TRACK OF THE WEEK
Laura Mvula
Ready Or Not
Laura Mvula here, proving the old adage “if you just put Laura Mvula’s voice on something, it sounds more-or-less good”. She’s taken a run at the Fugees’ Ready Or Not, which is brave considering it’s easily one of the top 100 songs ever recorded. But the result is good, falling somewhere between a really squidgy remix and a curiously jingly festive upbeat number. And, no, I can’t explain how; it just works.
Alicia Keys ft A$AP Rocky
Blended Family (What You Do For Love)
What Alicia Keys has done here is turn a tricky conversation with her stepson about how she isn’t his real mum but loves him anyway into a song about love, which is fine, but really makes you wonder: what other difficult motherly chats is she turning into album filler? Expect That Thing You Saw Us Doing In Our Bedroom Was Actually Very Beautiful and Your Pocket Money Is Rescinded For The Foreseeable to drop soon.
Afrojack ft Ty Dolla $ign
Gone
It is my sad duty to report that Ty Dolla $ign is horny again, and this time he’s recruited Afrojack to help him. “You know this suite is Presidential,” Ty hiccups, walking round the most 14-year-old boy fantasy music video of all time (20 Instagram models and a black Bugatti in a villa in bright daylight), “you about to get elected.” The song itself – that half-arsed Euro dance Afrojack specialises in – seems a mis-step for Ty, whose star has risen this past couple of years. The things a man will settle for when he is horned up.
Kings Of Leon
Find Me
We are seven albums in to the reign of Kings Of Leon, and to be fair there isn’t too far to go once you get stadium big beyond making Sex On Fire rip-offs with ever dwindling returns. But Find Me isn’t like that: it’s a slightly harder edged Boys Of Summer rip-off instead. Shimmering guitars, real engine of a bassline, and some curiously weak vocals.
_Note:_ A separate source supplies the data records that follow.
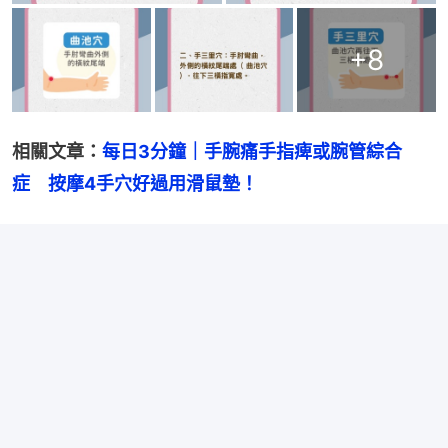
+
8
相關文章：
每日3分鐘｜手腕痛手指痺或腕管綜合
症　按摩4手穴好過用滑鼠墊！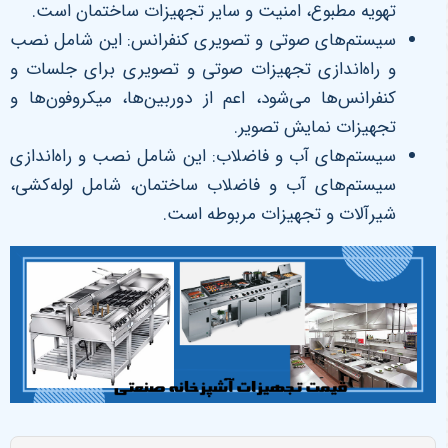
تهویه مطبوع، امنیت و سایر تجهیزات ساختمان است.
سیستم‌های صوتی و تصویری کنفرانس: این شامل نصب
و راه‌اندازی تجهیزات صوتی و تصویری برای جلسات و
کنفرانس‌ها می‌شود، اعم از دوربین‌ها، میکروفون‌ها و
تجهیزات نمایش تصویر.
سیستم‌های آب و فاضلاب: این شامل نصب و راه‌اندازی
سیستم‌های آب و فاضلاب ساختمان، شامل لوله‌کشی،
شیرآلات و تجهیزات مربوطه است.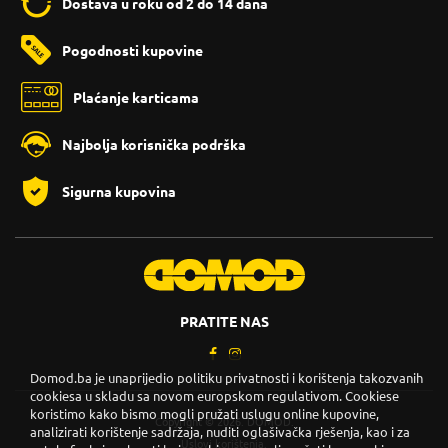
Dostava u roku od 2 do 14 dana
Pogodnosti kupovine
Plaćanje karticama
Najbolja korisnička podrška
Sigurna kupovina
PRATITE NAS
Domod.ba je unaprijedio politiku privatnosti i korištenja takozvanih
cookiesa u skladu sa novom europskom regulativom. Cookiese
koristimo kako bismo mogli pružati uslugu online kupovine,
Copyright © 2026. DOMOD.
analizirati korištenje sadržaja, nuditi oglašivačka rješenja, kao i za
Uslovi korištenja
.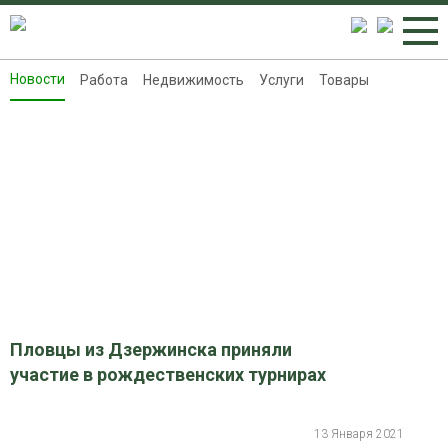
Новости
Работа
Недвижимость
Услуги
Товары
Новости
Работа
Недвижимость
Услуги
Товары
Контакты
Реклама на 8313.ru
Пловцы из Дзержинска приняли
участие в рождественских турнирах
13 Января 2021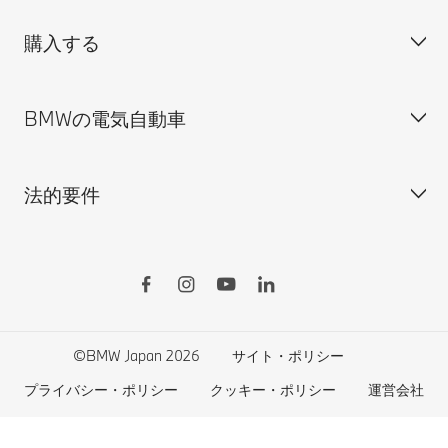
試乗申込
BMW Group Japan採用情報
購入する
ディーラー検索
BMW正規ディーラー採用情報
BMW Service
ISO 9001:2015 認証書
オンライン入庫予約
BMWの電気自動車
BMWのCSR活動
BMW純正アクセサリー
ご購入の前に
MINI
M Performance Parts
見積りシミュレーション
法的要件
BMW Motorrad
BMWタイヤ＆ホイール
新車在庫検索
BMWの電気自動車
Drivers Guide App
認定中古車検索
外出先での充電
BMWコネクテッド・ドライブ
実施中のサポート
ご自宅での充電
リコール情報
MyBMWアプリ
法人の皆様へ
電気自動車の航続可能距離
特定整備情報
BMW CARE
医師等国家資格保有者の皆様へ
BMWプラグイン・ハイブリッド
自動車リサイクル/レスキュー時の取り扱い
©BMW Japan 2026
サイト・ポリシー
BMWファイナンシャル・サービス
エコカー減税および補助金制度
プライバシー・ポリシー
クッキー・ポリシー
運営会社
BMW自動車保険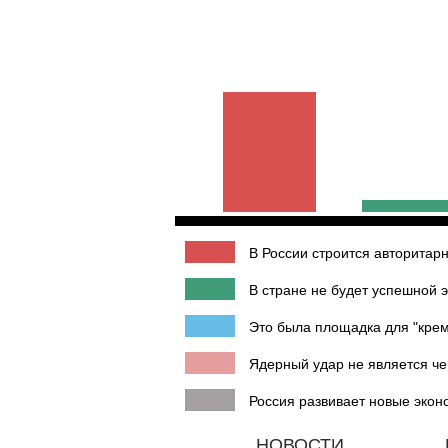
В России строится авторитар
В стране не будет успешной 
Это была площадка для "крем
Ядерный удар не является че
Россия развивает новые экон
НОВОСТИ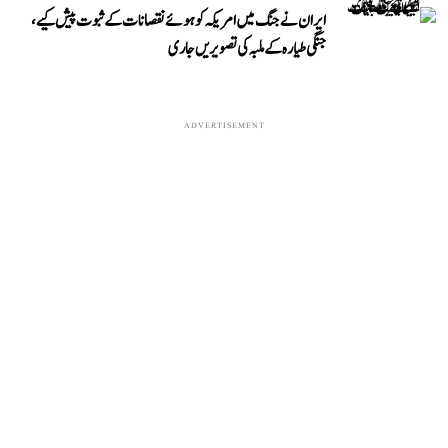
ایران نے جنگ میں امریکہ کو ہوئے نقصانات کے ثبوت پیش کیے،
جنگی طیارہ کے ملبہ کی تصویریں جاری
ADVERTISEMENT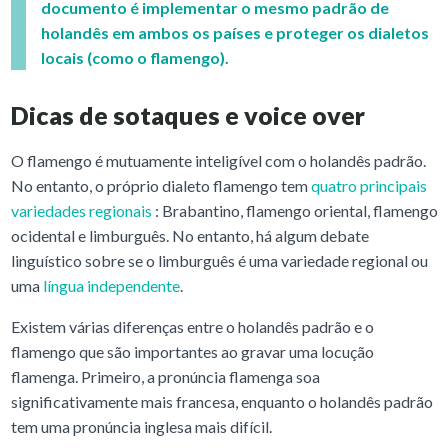
documento é implementar o mesmo padrão de
holandês em ambos os países e proteger os dialetos
locais (como o flamengo).
Dicas de sotaques e voice over
O flamengo é mutuamente inteligível com o holandês padrão.
No entanto, o próprio dialeto flamengo tem
quatro principais
variedades regionais
: Brabantino, flamengo oriental, flamengo
ocidental e limburguês. No entanto, há algum debate
linguístico sobre se o limburguês é uma variedade regional ou
uma
língua independente
.
Existem várias diferenças entre o holandês padrão e o
flamengo que são importantes ao gravar uma locução
flamenga. Primeiro, a pronúncia flamenga soa
significativamente mais francesa, enquanto o holandês padrão
tem uma pronúncia inglesa mais difícil.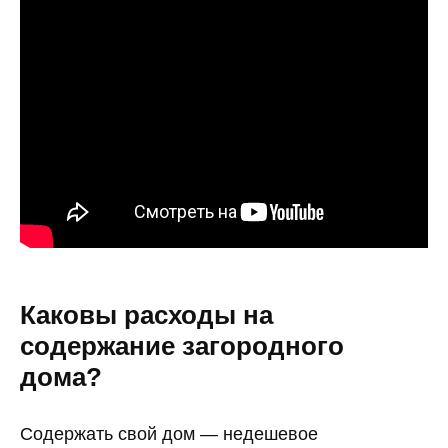
Каковы расходы на
содержание загородного
дома?
Содержать свой дом — недешевое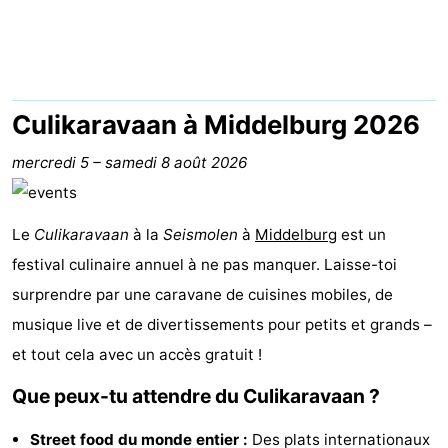
-
Duinzicht
-
Galgewei
-
Culikaravaan à Middelburg 2026
Noordzee
-
mercredi 5
–
samedi 8 août 2026
Resort
Strandpark
-
Le
Culikaravaan
à la
Seismolen
à
Middelburg
est un
Vlissingen
Zeeland
Vebenabos
-
festival culinaire annuel à ne pas manquer. Laisse-toi
surprendre par une caravane de cuisines mobiles, de
Westduin
Hôtels
musique live et de divertissements pour petits et grands –
Last
et tout cela avec un accès gratuit !
minutes
Plages
Que peux-tu attendre du Culikaravaan ?
Voir
Street food du monde entier :
Des plats internationaux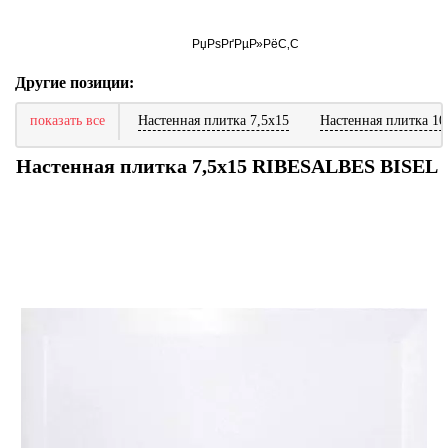
Другие позиции:
показать все
Настенная плитка 7,5x15
Настенная плитка 10
Настенная плитка 7,5x15 RIBESALBES BISEL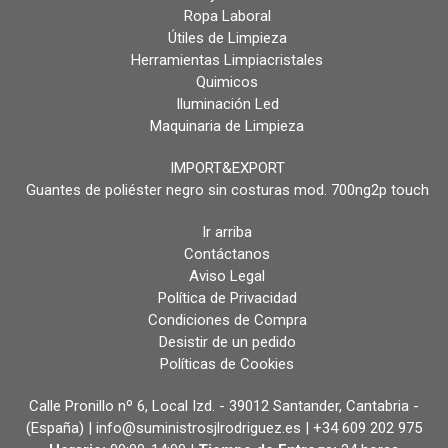
Ropa Laboral
Útiles de Limpieza
Herramientas Limpiacristales
Quimicos
Iluminación Led
Maquinaria de Limpieza
IMPORT&EXPORT
Guantes de poliéster negro sin costuras mod. 700ng2p touch
Ir arriba
Contáctanos
Aviso Legal
Política de Privacidad
Condiciones de Compra
Desistir de un pedido
Políticas de Cookies
Calle Pronillo nº 6, Local Izd. - 39012 Santander, Cantabria -
(España) | info@suministrosjlrodriguez.es |
+34 609 202 975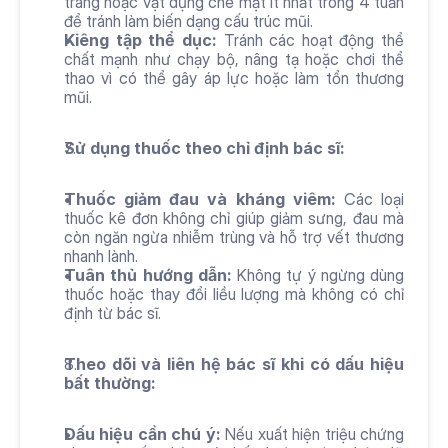
trang hoặc vật dụng che mặt ít nhất trong 4 tuần 
để tránh làm biến dạng cấu trúc mũi.
Kiêng tập thể dục:
 Tránh các hoạt động thể 
chất mạnh như chạy bộ, nâng tạ hoặc chơi thể 
thao vì có thể gây áp lực hoặc làm tổn thương 
mũi.
Sử dụng thuốc theo chỉ định bác sĩ:
Thuốc giảm đau và kháng viêm:
 Các loại 
thuốc kê đơn không chỉ giúp giảm sưng, đau mà 
còn ngăn ngừa nhiễm trùng và hỗ trợ vết thương 
nhanh lành.
Tuân thủ hướng dẫn:
 Không tự ý ngừng dùng 
thuốc hoặc thay đổi liều lượng mà không có chỉ 
định từ bác sĩ.
Theo dõi và liên hệ bác sĩ khi có dấu hiệu 
bất thường:
Dấu hiệu cần chú ý:
 Nếu xuất hiện triệu chứng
Not a classic.
Jamie T
Tescoland
Whatever your opinion on Jamie T – that he fills the same indie machismo void left by Oasis by repeating their trick of making the same song again and again for pilled-up lads to rip their tops off to and do a sort of half-fight, half-dance at each other, for example – you’ve got to admit he’s really done what he normally does here. Which consists of playing guitar so frantically it’s as if he’s running down some stairs and talking-not-singing about Tesco.